• [THE TASKS]:
(1) In the lure retriever thread, what does JD say his mate uses to retrieve snagged lures?
(2) Quote a passage from the lure retriever thread word for word, beginning at the words "I use a tackleback, the" and stopping after "jags the trebbles.".

• [EXTRACT PROVIDED]:
>> start

# lure retreiver



## bazzoo (Oct 17, 2006)

hi , anyone have any ideas on making a lure retreiver, i have heard of something that attaches to your line and slides down to retreive your snagged hard body lures, with the price of the latest models of these lures , it would be handy to have the opportunity to perhaps get them back :? :? :?


----------



## aleg75 (Dec 20, 2005)

the strike back lure retriver looks good, but costly! I have had limited sucsess with those things that slide down your line (the big heavy type)...........would love to see some home made styles!


----------



## JD (Jul 2, 2006)

I use a tackleback, the lead type that slides down the line. Don't think I paid much for it. Maybe $10-$15. Got one in the tinnie and one for the kayak. I use that heavy green string that people use for heavy hand lines.
So far I've got most lures back, it can be hard if the tides flowing fast.
A mate uses a stainless D shakle with two short lengths of chain on it, (about 150mm) and he rekons it's the best as the chain jags the trebbles.
I made one but have more success with the standard type. I can post a couple of pics if you wish.


----------



## Dodge (Oct 12, 2005)

Jacktheyak posted a brilliant homemade one on the forum some months ago [now pruned] along the lines of the leftieant one and the homemade described by JD

It was a shackle/ring/clip [can't recall] to go around the line and lowered to the snagged lure, and cord up to the yak.

Off the shackle were about 3-4 lengths of light chain, each having 3-4 links.

And like the one Ant uses you jiggle it till it grabs a treble, and then retrieve by the cord...looked great and easily replaceable if lost on the snag


----------



## Red Herring (Dec 18, 2006)

Would have to agree with JD. Tacklebacks work well and only cost $10 - $15. Attach it to a hand reel with some heavy duty mono and you should be able to get most of your HBs back.

Cheers,

Red Herring


----------



## bazzoo (Oct 17, 2006)

Yeah John , a couple of piccies would be great thank you


----------



## JD (Jul 2, 2006)

Bazoo
Hopefully I've attached the pics. Not in any order, home made tackleback with chains, the chains could be a bit smaller in size. Standard tackleback with homemade holder.


----------



## Dodge (Oct 12, 2005)

JD and Red Herring I was told the tackleback was only effective if you have a swivel or clip in the line before the HB is that the case or otherwise, and thats the reason I have given it a miss to this point


----------



## JD (Jul 2, 2006)

I usually use a Snap clip on hard bodies, but the tackleback often hooks on the trebles or the body depending on the lure size.


----------



## Red Herring (Dec 18, 2006)

Dodge,

JDs right. Quite often latches onto the trebles or lure body. Like yourself, I don't use swivels on my HB's and it works fine. Try a dry run to see how it works.

Cheers,

Red Herring


----------

>> end

• [Data excerpts]:
>> start

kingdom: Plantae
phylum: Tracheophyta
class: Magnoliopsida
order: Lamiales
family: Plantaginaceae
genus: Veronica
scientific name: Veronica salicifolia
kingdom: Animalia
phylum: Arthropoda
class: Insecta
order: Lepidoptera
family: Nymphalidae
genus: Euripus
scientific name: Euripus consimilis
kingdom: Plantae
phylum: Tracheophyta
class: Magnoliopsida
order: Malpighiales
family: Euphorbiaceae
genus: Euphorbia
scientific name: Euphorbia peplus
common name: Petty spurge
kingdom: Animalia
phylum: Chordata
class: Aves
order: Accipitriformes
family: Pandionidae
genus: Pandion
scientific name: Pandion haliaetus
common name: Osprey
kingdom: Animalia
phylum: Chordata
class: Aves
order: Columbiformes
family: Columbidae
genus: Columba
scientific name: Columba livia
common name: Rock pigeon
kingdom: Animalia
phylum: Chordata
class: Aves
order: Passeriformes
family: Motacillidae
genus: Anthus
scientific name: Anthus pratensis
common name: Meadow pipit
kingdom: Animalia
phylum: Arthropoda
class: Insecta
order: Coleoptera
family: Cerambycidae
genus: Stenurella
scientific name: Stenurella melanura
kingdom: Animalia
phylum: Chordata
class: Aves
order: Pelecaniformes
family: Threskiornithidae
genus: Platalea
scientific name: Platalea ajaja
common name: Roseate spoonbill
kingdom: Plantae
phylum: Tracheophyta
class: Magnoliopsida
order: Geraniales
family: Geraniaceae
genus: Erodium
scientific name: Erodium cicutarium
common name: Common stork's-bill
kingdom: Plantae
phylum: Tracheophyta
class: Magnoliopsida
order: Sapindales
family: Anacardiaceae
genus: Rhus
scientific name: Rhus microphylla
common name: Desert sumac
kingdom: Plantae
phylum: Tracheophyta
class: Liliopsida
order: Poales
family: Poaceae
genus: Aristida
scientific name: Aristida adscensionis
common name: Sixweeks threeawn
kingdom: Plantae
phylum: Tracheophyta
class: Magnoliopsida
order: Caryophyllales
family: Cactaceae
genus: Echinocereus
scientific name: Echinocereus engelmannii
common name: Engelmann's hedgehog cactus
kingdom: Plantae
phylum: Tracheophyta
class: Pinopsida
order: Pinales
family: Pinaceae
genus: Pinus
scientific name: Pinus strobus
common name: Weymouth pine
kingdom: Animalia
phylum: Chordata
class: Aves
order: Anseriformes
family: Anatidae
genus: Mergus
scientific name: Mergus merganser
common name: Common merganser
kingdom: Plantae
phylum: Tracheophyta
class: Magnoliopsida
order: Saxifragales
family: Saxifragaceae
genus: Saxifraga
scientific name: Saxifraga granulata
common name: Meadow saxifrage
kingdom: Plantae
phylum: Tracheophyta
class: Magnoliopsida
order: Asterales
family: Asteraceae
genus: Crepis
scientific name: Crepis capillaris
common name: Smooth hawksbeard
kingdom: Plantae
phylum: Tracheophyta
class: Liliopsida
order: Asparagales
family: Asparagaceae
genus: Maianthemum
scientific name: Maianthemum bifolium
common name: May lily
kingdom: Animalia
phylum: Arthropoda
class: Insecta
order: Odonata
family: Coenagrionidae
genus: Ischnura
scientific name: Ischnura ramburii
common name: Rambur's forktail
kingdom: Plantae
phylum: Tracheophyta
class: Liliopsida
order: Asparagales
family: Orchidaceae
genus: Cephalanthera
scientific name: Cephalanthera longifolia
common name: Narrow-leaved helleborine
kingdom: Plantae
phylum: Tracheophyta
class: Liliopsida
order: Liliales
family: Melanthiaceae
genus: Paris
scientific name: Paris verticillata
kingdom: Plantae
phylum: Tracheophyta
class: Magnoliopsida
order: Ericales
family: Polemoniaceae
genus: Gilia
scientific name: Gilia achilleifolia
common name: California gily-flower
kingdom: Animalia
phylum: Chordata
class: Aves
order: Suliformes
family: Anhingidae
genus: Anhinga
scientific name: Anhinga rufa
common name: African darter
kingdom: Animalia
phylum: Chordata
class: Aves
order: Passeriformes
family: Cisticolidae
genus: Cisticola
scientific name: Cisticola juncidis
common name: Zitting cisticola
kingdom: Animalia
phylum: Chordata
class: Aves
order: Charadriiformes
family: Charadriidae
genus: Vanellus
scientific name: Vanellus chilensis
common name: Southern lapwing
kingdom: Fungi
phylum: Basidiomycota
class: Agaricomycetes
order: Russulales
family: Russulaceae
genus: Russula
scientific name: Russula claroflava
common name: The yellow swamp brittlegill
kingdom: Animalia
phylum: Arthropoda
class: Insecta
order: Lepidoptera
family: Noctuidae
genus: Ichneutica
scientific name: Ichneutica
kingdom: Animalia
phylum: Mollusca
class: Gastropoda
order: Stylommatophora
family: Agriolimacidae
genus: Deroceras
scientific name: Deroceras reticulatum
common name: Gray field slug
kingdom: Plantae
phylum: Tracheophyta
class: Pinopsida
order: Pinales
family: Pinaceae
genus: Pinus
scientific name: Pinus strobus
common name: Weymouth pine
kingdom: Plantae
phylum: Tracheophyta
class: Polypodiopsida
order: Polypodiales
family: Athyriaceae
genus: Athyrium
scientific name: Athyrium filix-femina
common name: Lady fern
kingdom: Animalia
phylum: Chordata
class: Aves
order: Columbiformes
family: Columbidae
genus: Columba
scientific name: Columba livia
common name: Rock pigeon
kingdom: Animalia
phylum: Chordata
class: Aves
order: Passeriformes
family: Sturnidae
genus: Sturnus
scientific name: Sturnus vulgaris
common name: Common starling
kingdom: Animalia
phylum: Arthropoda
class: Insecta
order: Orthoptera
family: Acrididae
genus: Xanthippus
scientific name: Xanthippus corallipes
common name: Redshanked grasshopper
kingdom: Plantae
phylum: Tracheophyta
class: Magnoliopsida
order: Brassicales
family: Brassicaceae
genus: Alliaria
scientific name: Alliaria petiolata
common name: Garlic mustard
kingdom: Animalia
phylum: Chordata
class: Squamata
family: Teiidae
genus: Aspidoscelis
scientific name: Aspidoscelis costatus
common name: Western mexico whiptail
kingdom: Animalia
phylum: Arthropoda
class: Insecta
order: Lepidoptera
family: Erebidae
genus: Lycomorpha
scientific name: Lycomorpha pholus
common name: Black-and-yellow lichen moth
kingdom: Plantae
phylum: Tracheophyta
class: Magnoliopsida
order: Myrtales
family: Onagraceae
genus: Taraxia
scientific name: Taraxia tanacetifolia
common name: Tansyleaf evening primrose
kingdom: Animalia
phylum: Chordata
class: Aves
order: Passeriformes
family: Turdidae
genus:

>> end

• [SOLUTIONS TO THE TASKS]:
(1) A stainless D shackle with two short lengths of chain (about 150mm) on it.

(2)
I use a tackleback, the lead type that slides down the line. Don't think I paid much for it. Maybe $10-$15. Got one in the tinnie and one for the kayak. I use that heavy green string that people use for heavy hand lines.
So far I've got most lures back, it can be hard if the tides flowing fast.
A mate uses a stainless D shakle with two short lengths of chain on it, (about 150mm) and he rekons it's the best as the chain jags the trebbles.